Forty years ago, health reformers thought they figured out how to do that when they pioneered the first health maintenance organizations, which were networks of hospitals and salaried doctors that received a fixed amount of money every year for taking care of the medical needs of each of its patient members, irrespective of how many tests they did or procedures they performed. Rather than some insurance company like WellPoint or Aetna taking the financial risk of paying for an unknown amount of health care for a premium set at the beginning of the year, the hospitals and doctors would, in effect, become their own insurance company. That would give them the legal and financial incentive to work together to provide all the care that is necessary, but not more.
In theory, it is possible to construct an “open” HMO in which patients are free to mix and match doctors and hospitals as they choose, and rely on an insurance company to manage care and hold down costs. In fact, we did it briefly in the 1990s when many employers moved to HMOs, and insurance premiums increased hardly at all for a few years.

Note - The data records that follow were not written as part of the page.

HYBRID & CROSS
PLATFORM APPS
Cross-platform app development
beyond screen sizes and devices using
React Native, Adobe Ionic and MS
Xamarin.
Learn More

But when doctors and patients recoiled at being told by insurance clerks what services could and could not be provided, the managed-care revolution fizzled.

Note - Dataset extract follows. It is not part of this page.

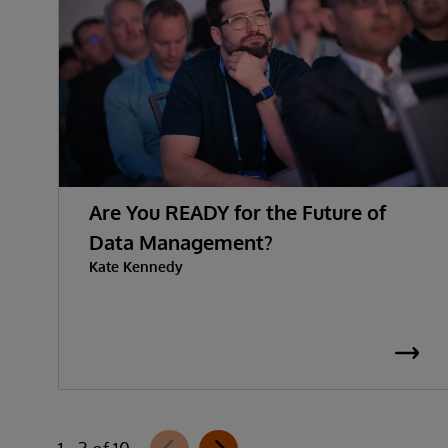
Are You READY for the Future of
Data Management?
Kate Kennedy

Now we’re about to try again, with Managed Care 3.0. This time it’s going by the name of Accountable Care Organization, but in many respects it looks more like the original closed-panel HMOs built around networks of hospitals and salaried doctors that took on the insurance function and the insurance risks. During the health reform debate last year, President Obama held up ACOs such as the Mayo Clinic in Minnesota, the Cleveland Clinic in Ohio, Intermountain Health in Utah and Geisinger Health System in Pennsylvania as having cracked the code by using coordinated care to increase quality and lower costs. And at the White House’s insistence, a key feature of the health reform law was to find a way to bring ACO-like care into Medicare, which until now has been largely organized around a fee-for-service model, with the government having all of the insurance risk and patients managing their own care.
Last month, Medicare issued the first draft of its ACO regulations, more than 450 pages of lively reading. Donald Berwick, the head of the agency, says he is confident they will allow Medicare to offer an option for seniors that combines the freedom of choice of a fee-for-service system with the cost and quality benefits of coordinated care.
But the reaction from the industry has been one of disappointment. Hospitals that for the past year have been laying the groundwork to become ACOs — hiring doctors on to their staffs and making alliances with labs, nursing homes and home care providers — complain that the proposal requires too much risk for too little reward. And even the successful ACOs so often lauded by Obama now say there is so much about the proposal that is inconsistent with the way they operate that they would not participate in the program as proposed.
Berwick assured me that the regulations are only in the proposal stage and he’s very open to suggestions on how to make them better. But he surely realizes that he’s walking in a political minefield. If he moves too much in the direction of managed care, he will invite another round of political bromides about death panels and rationing and restrictions on what docs Grandma can go to. If he moves too much in the direction of traditional fee-for-service, he won’t generate the savings and quality improvements that the system needs to survive.
They can debate all they want up on Capitol Hill about whether the growth in Medicare funding will be cut by $400 billion or $500 billion over the next 10 years, but let me assure you they won’t get anywhere near those numbers unless initiatives like value-based purchasing and Accountable Care Organizations succeed. While Newt and Mitt and the other Republicans are still stuck in the same stale debate of the past 20 years, the rest of the world has moved on.